Saint Charles Lwanga et ses compagnons, martyrs (I)
Homélie de saint Paul VI
à la canonisation des martyrs de l’Ouganda
AAS 56, 1964, 905-906
Ces martyrs africains ajoutent au martyrologe, au livre des vainqueurs, une page qui relate des événements à la fois sinistres et magnifiques ; une page vraiment digne de rejoindre ces récits glorieux de l’Afrique ancienne dont nous-mêmes, hommes modernes, avec notre peu de foi, pensions qu’ils ne trouveraient jamais une suite comparable. Qui aurait jamais pu supposer, par exemple que les exploits bouleversants des martyrs de Scillium, de Carthage, de la « Massa candida » d’Utique, rappelés par saint Augustin et Prudence, des martyrs d’Égypte dont nous lisons l’ample panégyrique chez saint Jean Chrysostome, des martyrs de la persécution des Vandales, seraient rejoints à notre époque par des récits non moins héroïques et non moins glorieux ?
Qui pouvait prévoir qu’à ces grands martyrs et confesseurs d’Afrique, ces personnages inoubliables que sont Cyprien, Félicité et Perpétue, et le grand saint Augustin, on ajouterait un jour ces noms qui nous sont chers : Charles Lwanga, Matthias Molumba, Kalemba et leurs vingt compagnons ? Et il est juste de mentionner aussi ceux qui, appartenant à la confession anglicane, ont subi la mort pour le nom du Christ.

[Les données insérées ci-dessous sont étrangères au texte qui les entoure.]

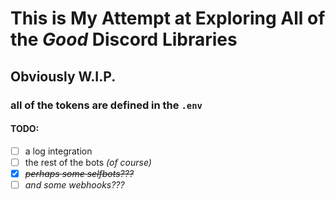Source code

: # This is My Attempt at Exploring All of the *Good* Discord Libraries
## Obviously W.I.P.
### all of the tokens are defined in the `.env`
#### TODO:
- [ ]  a log integration
- [ ] the rest of the bots *(of course)*
- [x] ~~*perhaps some selfbots???*~~
- [ ] *and some webhooks???*
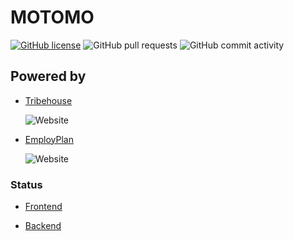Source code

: # MOTOMO

[![GitHub license](https://img.shields.io/github/license/Clanhouse/project-mechacrm?style=plastic)](https://github.com/Clanhouse/project-mechacrm)
![GitHub pull requests](https://img.shields.io/github/issues-pr/clanhouse/project-mechacrm?style=plastic)
![GitHub commit activity](https://img.shields.io/github/commit-activity/m/clanhouse/project-mechacrm?style=plastic)


## Powered by

- [Tribehouse](https://tribehouse.io/)


  ![Website](https://img.shields.io/website?style=plastic&up_message=online&url=https%3A%2F%2Ftribehouse.io)

- [EmployPlan](https://employplan.com/)

  ![Website](https://img.shields.io/website?style=plastic&up_message=online&url=https%3A%2F%2Femployplan.com%2F)

### Status

- [Frontend](https://github.com/Clanhouse/project-mechacrm/tree/develop-frontend)


- [Backend]()
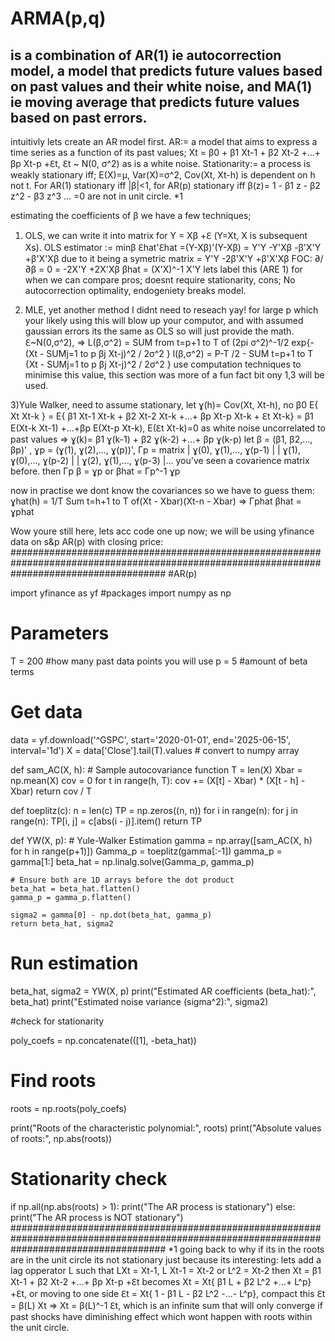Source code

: # ARMA(p,q)

## is a combination of AR(1) ie autocorrection model, a model that predicts future values based on past values and their white noise, and MA(1) ie moving average that predicts future values based on past errors.

intuitivly lets create an AR model first.
AR:= a model that aims to express a time series as a function of its past values; Xt = β0 + β1 Xt-1 + β2 Xt-2 +...+ βp Xt-p +ℇt, ℇt ~ N(0, σ^2) as is a white noise.
Stationarity:= a process is weakly stationary iff; E(X)=µ, Var(X)=σ^2, Cov(Xt, Xt-h) is dependent on h not t.
For AR(1) stationary iff |β|<1, for AR(p) stationary iff β(z)= 1 - β1 z - β2 z^2 - β3 z^3 ... =0 are not in unit circle. *1

estimating the coefficients of β we have a few techniques; 

1) OLS, we can write it into matrix for Y = Xβ +ℇ (Y=Xt, X is subsequent Xs).
OLS estimator := minβ ℇhat'ℇhat =(Y-Xβ)'(Y-Xβ) = Y'Y -Y'Xβ -β'X'Y +β'X'Xβ due to it being a symetric matrix = Y'Y -2β'X'Y +β'X'Xβ
FOC: ∂/∂β = 0 = -2X'Y +2X'Xβ
βhat = (X'X)^-1 X'Y lets label this (ARE 1) for when we can compare
pros; doesnt require stationarity, cons; No autocorrection optimality, endogeniety breaks model.

2) MLE, yet another method I didnt need to reseach yay!
for large p which your likely using this will blow up your computor, and with assumed gaussian errors its the same as OLS so will just provide the math.
ℇ~N(0,σ^2), => L(β,σ^2) = SUM from t=p+1 to T of (2pi σ^2)^-1/2 exp{-(Xt - SUMj=1 to p βj Xt-j)^2 / 2σ^2 }
l(β,σ^2) = P-T /2 - SUM t=p+1 to T {Xt - SUMj=1 to p βj Xt-j)^2 / 2σ^2 } 
use computation techniques to minimise this value, this section was more of a fun fact bit ony 1,3 will be used.

3)Yule Walker, need to assume stationary, let ɣ(h)= Cov(Xt, Xt-h), no β0
E{ Xt Xt-k } = E{ β1 Xt-1 Xt-k + β2 Xt-2 Xt-k +...+ βp Xt-p Xt-k + ℇt Xt-k} = β1 E(Xt-k Xt-1) +...+βp E(Xt-p Xt-k), E(ℇt Xt-k)=0 as white noise uncorrelated to past values
=> ɣ(k)= β1 ɣ(k-1) + β2 ɣ(k-2) +...+ βp ɣ(k-p)
let β = (β1, β2,..., βp)' , 
  ɣp = (ɣ(1), ɣ(2),..., ɣ(p))', 
  Γp = matrix | ɣ(0), ɣ(1),..., ɣ(p-1) |
              | ɣ(1), ɣ(0),..., ɣ(p-2) |
              | ɣ(2), ɣ(1),..., ɣ(p-3) |... you've seen a covarience matrix before.
  then Γp β = ɣp or βhat = Γp^-1 ɣp

  now in practise we dont know the covariances so we have to guess them:
  ɣhat(h) = 1/T Sum t=h+1 to T of(Xt - Xbar)(Xt-n - Xbar) => Γphat βhat = ɣphat

  Wow youre still here, lets acc code one up now; we will be using yfinance data on s&p AR(p) with closing price:
############################################################################################################################################
#AR(p)

import yfinance as yf #packages
import numpy as np

# Parameters
T = 200 #how many past data points you will use 
p = 5 #amount of beta terms 

# Get data
data = yf.download('^GSPC', start='2020-01-01', end='2025-06-15', interval='1d')
X = data['Close'].tail(T).values  # convert to numpy array

def sam_AC(X, h):  # Sample autocovariance function
    T = len(X)
    Xbar = np.mean(X)
    cov = 0
    for t in range(h, T):
        cov += (X[t] - Xbar) * (X[t - h] - Xbar)
    return cov / T

def toeplitz(c):
    n = len(c)
    TP = np.zeros((n, n))
    for i in range(n):
        for j in range(n):
            TP[i, j] = c[abs(i - j)].item()
    return TP

def YW(X, p):  # Yule-Walker Estimation
    gamma = np.array([sam_AC(X, h) for h in range(p+1)])
    Gamma_p = toeplitz(gamma[:-1])
    gamma_p = gamma[1:]
    beta_hat = np.linalg.solve(Gamma_p, gamma_p)
    
    # Ensure both are 1D arrays before the dot product
    beta_hat = beta_hat.flatten()
    gamma_p = gamma_p.flatten()
    
    sigma2 = gamma[0] - np.dot(beta_hat, gamma_p)
    return beta_hat, sigma2

# Run estimation
beta_hat, sigma2 = YW(X, p)
print("Estimated AR coefficients (beta_hat):", beta_hat)
print("Estimated noise variance (sigma^2):", sigma2)

#check for stationarity 

poly_coefs = np.concatenate(([1], -beta_hat))

# Find roots
roots = np.roots(poly_coefs)

print("Roots of the characteristic polynomial:", roots)
print("Absolute values of roots:", np.abs(roots))

# Stationarity check
if np.all(np.abs(roots) > 1):
    print("The AR process is stationary")
else:
    print("The AR process is NOT stationary")
############################################################################################################################################
*1 going back to why if its in the roots are in the unit circle its not stationary just because its interesting:
lets add a lag opperator L such that LXt = Xt-1, L Xt-1 = Xt-2 or L^2 = Xt-2
then Xt = β1 Xt-1 + β2 Xt-2 +...+ βp Xt-p +ℇt becomes
Xt = Xt{ β1 L + β2 L^2 +...+ L^p} +ℇt, or moving to one side
ℇt = Xt{ 1 - β1 L - β2 L^2 -...- L^p}, compact this
ℇt = β(L) Xt => Xt = β(L)^-1 ℇt, which is an infinite sum that will only converge if past shocks have diminishing effect which wont happen with roots within the unit circle.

Ces martyrs africains marquent les débuts d’une époque nouvelle. Non pas en ce sens qu’elle s’oriente vers les persécutions et les conflits, mais vers une régénération religieuse et politique. En effet, l’Afrique, arrosée du sang de ces martyrs, les premiers de cet âge nouveau — et plaise à Dieu qu’ils soient les derniers, puisque leur holocauste est si noble et si précieux ! — l’Afrique libre et devenue indépendante, est en train de renaître. La cruauté qui a broyé ces martyrs est si horrible et si riche de signification qu’elle offre des motifs déterminants et manifestes pour la formation morale d’un peuple nouveau.